- _Directions for this task_
Output the data from the line containing "What are all" through the line containing "Which label corresponds", including both of those lines, and copy each one word for word.

- _Task input_
· · · · · · ·
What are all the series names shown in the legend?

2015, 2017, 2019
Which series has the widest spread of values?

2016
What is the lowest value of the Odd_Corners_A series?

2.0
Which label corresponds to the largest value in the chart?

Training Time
· · · · · · ·
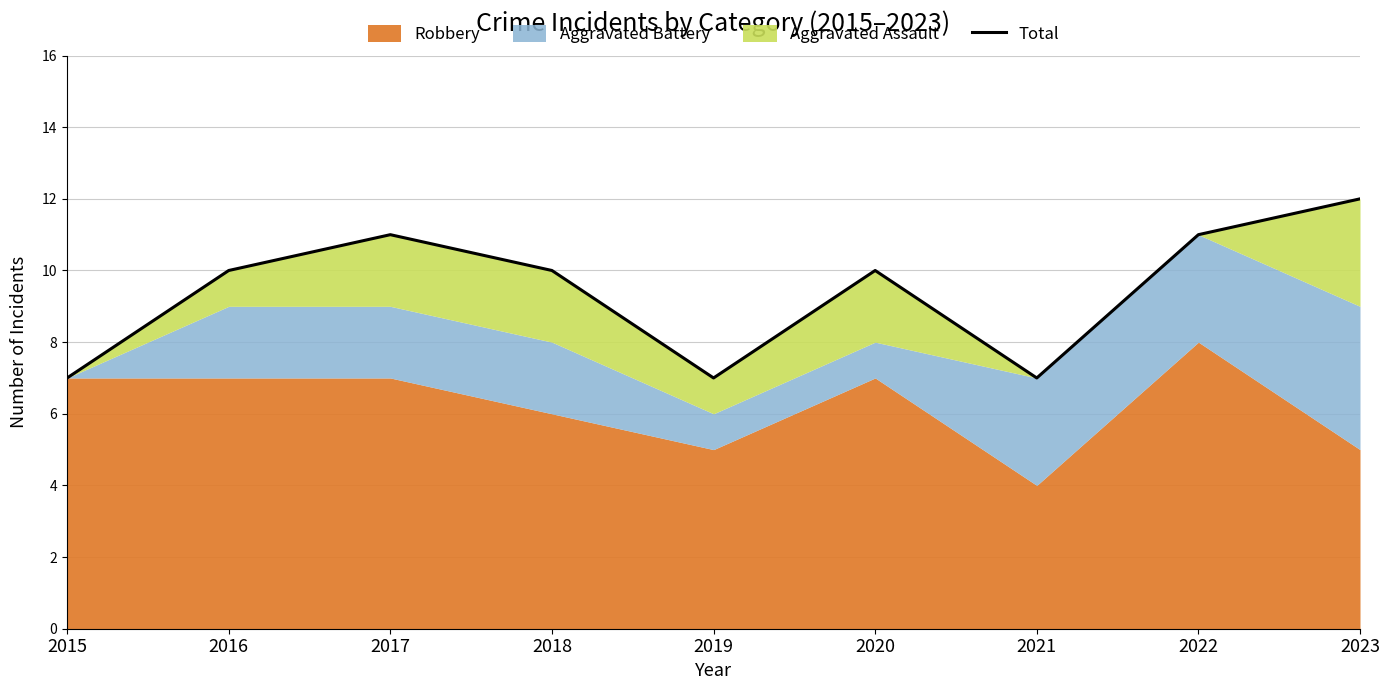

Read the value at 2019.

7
· · · · · · ·
- _Answer for this exercise_
What are all the series names shown in the legend?

2015, 2017, 2019
Which series has the widest spread of values?

2016
What is the lowest value of the Odd_Corners_A series?

2.0
Which label corresponds to the largest value in the chart?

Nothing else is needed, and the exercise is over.